▶ Your instructions
Identify every line in the data that contains the string "skPoint", and copy each of those lines in full.

━━━━━ Excerpted data ━━━━━

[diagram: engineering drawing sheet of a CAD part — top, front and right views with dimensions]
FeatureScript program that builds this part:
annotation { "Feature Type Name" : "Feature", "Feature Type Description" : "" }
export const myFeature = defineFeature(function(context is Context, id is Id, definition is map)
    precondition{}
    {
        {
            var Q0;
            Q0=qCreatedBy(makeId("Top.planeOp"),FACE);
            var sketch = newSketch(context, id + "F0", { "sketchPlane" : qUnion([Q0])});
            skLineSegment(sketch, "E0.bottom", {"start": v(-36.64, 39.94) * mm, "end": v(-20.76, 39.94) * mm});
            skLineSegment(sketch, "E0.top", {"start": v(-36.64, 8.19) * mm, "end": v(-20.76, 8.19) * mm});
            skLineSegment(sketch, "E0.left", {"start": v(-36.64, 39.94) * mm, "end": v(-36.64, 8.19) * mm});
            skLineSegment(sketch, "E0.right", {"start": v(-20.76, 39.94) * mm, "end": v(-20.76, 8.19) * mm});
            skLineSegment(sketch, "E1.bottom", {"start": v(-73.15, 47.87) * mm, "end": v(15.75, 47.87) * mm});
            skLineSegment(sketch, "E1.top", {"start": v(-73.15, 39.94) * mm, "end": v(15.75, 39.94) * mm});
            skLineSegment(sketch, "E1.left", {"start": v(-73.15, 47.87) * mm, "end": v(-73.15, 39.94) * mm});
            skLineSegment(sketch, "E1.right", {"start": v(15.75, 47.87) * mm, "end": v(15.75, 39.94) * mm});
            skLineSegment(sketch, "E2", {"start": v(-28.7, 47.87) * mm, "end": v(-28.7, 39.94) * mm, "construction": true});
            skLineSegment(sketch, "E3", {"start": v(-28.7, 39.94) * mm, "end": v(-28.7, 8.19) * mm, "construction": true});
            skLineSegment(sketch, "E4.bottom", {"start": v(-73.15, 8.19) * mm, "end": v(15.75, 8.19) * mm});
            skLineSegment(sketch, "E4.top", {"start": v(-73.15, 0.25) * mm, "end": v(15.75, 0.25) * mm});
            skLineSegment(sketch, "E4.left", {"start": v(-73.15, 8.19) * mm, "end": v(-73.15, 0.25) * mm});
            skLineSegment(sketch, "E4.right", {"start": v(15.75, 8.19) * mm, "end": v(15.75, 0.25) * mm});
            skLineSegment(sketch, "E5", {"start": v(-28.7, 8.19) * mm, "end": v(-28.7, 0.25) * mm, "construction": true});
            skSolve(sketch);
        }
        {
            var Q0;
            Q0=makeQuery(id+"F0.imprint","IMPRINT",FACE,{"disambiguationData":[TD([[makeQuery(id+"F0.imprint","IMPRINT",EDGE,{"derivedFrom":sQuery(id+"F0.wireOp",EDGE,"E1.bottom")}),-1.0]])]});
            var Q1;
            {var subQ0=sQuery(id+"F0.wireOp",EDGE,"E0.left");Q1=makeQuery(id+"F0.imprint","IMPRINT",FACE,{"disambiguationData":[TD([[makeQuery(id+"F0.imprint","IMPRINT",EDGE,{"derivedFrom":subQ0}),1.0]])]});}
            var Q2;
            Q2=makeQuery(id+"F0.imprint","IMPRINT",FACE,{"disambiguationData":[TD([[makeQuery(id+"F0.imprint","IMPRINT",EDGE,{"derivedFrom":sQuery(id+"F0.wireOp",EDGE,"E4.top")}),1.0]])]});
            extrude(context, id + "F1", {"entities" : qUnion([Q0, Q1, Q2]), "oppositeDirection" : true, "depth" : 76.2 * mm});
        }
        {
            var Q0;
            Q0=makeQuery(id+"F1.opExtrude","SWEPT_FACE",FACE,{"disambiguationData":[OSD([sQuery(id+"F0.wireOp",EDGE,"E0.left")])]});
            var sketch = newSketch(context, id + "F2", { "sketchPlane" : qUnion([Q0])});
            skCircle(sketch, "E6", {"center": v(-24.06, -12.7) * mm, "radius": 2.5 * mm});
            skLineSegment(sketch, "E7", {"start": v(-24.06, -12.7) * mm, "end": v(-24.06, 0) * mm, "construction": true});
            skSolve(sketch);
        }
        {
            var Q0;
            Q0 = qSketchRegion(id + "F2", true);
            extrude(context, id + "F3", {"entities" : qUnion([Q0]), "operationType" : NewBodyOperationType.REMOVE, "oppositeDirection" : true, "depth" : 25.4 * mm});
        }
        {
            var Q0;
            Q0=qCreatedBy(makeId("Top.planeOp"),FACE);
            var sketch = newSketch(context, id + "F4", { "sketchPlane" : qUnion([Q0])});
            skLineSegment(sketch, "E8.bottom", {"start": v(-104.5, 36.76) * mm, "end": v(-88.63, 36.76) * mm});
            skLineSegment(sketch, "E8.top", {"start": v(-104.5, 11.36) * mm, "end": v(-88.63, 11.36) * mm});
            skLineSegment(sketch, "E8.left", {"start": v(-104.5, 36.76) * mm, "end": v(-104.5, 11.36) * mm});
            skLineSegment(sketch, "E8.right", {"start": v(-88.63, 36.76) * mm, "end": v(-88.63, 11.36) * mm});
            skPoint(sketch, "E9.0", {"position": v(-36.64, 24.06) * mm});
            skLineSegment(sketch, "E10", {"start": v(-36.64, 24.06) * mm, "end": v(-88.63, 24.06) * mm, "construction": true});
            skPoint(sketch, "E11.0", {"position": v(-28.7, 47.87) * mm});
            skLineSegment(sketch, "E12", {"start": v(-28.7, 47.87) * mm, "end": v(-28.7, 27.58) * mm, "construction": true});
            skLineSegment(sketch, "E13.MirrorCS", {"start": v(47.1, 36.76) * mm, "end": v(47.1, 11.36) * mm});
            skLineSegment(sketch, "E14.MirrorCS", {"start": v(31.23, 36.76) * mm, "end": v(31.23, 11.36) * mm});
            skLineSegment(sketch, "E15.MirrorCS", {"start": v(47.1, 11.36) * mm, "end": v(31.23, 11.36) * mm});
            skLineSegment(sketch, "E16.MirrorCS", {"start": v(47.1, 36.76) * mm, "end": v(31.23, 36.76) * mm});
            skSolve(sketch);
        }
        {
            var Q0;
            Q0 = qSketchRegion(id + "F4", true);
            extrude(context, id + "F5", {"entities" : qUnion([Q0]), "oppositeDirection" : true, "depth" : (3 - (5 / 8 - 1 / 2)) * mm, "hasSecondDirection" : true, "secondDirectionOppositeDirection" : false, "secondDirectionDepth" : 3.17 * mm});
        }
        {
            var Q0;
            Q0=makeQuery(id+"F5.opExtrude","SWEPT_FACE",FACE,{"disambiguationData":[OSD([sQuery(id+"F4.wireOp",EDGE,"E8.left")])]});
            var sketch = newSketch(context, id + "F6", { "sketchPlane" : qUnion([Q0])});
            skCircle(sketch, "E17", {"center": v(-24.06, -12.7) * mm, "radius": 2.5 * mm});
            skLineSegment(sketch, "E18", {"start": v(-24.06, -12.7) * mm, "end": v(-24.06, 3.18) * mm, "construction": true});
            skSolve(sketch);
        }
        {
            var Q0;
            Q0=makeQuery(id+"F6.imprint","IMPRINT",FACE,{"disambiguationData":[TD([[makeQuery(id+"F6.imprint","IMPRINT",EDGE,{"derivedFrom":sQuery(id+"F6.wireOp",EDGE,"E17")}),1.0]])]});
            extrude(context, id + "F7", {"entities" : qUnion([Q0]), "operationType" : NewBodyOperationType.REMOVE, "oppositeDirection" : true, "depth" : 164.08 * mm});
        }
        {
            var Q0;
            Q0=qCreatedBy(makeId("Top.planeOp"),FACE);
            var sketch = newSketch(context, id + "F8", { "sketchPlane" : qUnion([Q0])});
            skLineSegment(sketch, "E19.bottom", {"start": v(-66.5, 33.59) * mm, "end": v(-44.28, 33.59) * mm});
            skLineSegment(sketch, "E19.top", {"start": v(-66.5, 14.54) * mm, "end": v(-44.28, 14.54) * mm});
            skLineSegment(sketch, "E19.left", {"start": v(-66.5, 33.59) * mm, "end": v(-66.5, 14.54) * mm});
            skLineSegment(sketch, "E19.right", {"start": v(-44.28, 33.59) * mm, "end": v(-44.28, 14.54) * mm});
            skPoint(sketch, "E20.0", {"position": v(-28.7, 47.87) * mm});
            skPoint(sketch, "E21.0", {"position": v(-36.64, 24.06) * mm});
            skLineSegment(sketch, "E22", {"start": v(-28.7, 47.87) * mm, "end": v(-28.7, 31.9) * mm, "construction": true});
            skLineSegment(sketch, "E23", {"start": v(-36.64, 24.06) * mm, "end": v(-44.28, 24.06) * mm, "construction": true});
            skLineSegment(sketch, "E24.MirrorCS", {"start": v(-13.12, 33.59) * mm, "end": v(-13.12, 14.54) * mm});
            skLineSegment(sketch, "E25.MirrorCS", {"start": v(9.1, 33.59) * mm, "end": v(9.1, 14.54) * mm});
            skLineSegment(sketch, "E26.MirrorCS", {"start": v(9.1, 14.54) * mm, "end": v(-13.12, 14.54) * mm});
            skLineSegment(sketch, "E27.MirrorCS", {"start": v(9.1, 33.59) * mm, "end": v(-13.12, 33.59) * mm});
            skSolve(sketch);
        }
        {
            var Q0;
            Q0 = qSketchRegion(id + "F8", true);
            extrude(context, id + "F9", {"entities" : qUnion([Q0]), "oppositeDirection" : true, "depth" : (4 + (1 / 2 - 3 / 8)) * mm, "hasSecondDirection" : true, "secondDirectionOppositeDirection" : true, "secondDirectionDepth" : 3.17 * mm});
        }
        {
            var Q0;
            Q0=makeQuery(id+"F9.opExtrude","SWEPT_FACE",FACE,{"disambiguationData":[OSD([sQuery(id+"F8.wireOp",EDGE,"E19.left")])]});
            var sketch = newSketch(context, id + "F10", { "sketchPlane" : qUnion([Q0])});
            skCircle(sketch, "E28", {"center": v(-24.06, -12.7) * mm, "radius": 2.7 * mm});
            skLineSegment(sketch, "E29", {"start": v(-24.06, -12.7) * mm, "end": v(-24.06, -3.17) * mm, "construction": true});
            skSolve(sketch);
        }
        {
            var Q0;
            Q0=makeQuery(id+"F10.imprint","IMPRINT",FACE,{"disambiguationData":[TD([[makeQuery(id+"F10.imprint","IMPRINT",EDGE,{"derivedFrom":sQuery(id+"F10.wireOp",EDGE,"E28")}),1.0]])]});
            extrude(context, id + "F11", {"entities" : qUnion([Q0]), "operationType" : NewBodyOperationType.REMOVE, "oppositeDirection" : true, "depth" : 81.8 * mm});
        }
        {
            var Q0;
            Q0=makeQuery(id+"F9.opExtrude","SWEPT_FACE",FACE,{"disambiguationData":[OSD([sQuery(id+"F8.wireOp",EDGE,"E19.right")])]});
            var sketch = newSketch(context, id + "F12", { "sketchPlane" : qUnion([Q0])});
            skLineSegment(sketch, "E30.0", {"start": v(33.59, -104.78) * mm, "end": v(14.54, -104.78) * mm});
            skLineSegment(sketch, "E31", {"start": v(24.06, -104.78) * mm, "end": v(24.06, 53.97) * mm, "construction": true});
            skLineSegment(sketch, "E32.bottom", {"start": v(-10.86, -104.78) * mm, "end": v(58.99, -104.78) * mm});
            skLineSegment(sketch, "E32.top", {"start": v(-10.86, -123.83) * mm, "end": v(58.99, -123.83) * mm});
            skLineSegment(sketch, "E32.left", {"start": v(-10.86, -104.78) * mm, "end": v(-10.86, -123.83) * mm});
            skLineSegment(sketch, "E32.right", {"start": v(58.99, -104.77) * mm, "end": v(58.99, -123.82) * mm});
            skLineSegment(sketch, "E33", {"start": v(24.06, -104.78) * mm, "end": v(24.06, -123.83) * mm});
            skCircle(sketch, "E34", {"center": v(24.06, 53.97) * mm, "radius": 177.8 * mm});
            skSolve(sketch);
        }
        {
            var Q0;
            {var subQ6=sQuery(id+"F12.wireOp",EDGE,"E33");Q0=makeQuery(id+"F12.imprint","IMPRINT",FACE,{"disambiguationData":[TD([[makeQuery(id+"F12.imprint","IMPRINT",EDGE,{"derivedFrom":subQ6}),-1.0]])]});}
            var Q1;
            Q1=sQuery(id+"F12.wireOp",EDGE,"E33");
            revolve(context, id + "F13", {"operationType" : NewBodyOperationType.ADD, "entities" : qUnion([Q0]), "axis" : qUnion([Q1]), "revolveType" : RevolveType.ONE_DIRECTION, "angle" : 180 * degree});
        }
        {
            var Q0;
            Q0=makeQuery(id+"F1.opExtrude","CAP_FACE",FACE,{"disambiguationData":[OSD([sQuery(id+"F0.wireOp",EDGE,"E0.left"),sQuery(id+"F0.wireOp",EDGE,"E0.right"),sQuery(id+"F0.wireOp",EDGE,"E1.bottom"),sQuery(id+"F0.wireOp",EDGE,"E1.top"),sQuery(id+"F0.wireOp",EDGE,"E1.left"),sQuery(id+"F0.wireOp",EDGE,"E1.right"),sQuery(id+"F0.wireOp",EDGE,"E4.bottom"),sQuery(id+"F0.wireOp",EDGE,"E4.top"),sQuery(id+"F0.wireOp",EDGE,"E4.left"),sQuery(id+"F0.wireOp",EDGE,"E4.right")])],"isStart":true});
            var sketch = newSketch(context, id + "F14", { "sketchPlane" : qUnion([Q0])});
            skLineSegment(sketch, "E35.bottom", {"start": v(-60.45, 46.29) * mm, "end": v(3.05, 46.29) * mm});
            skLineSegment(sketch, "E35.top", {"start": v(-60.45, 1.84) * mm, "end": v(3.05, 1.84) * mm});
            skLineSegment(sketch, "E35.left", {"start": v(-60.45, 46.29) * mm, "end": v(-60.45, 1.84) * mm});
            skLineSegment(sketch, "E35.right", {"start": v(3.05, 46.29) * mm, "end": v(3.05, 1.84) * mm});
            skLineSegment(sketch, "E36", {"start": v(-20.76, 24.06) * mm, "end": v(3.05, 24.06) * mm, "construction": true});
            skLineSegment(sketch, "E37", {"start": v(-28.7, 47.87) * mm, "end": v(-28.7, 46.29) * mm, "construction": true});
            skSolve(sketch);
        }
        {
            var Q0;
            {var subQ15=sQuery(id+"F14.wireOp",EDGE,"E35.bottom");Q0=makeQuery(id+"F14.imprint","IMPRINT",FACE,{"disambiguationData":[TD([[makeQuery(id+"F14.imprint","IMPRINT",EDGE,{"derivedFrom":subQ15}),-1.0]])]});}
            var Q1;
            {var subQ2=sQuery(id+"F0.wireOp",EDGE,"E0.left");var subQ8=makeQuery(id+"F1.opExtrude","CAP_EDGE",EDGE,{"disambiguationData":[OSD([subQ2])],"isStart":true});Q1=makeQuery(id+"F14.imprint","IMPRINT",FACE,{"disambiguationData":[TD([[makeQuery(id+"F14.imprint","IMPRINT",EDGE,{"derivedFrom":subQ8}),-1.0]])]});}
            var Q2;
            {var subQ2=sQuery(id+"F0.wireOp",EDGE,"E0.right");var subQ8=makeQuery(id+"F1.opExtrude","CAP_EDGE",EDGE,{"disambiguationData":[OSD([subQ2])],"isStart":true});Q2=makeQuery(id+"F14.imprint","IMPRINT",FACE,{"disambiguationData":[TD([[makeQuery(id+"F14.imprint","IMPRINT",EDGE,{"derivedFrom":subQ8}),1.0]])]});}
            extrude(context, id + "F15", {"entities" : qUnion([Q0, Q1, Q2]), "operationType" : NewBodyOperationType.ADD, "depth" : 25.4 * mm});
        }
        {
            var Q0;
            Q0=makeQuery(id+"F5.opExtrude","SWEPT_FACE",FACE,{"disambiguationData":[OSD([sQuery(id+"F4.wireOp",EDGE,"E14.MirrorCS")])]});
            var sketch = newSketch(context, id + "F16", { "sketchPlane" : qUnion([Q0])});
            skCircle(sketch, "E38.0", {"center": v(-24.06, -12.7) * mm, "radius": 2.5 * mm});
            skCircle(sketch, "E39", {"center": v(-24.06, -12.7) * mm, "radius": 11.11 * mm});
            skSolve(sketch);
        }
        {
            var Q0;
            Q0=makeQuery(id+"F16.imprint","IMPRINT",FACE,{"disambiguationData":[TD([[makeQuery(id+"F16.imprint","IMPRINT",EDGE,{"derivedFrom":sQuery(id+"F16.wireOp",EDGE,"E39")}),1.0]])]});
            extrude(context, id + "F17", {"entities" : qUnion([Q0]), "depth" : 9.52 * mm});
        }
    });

━━━━━

▶ Correct result
            skPoint(sketch, "E9.0", {"position": v(-36.64, 24.06) * mm});
            skPoint(sketch, "E11.0", {"position": v(-28.7, 47.87) * mm});
            skPoint(sketch, "E20.0", {"position": v(-28.7, 47.87) * mm});
            skPoint(sketch, "E21.0", {"position": v(-36.64, 24.06) * mm});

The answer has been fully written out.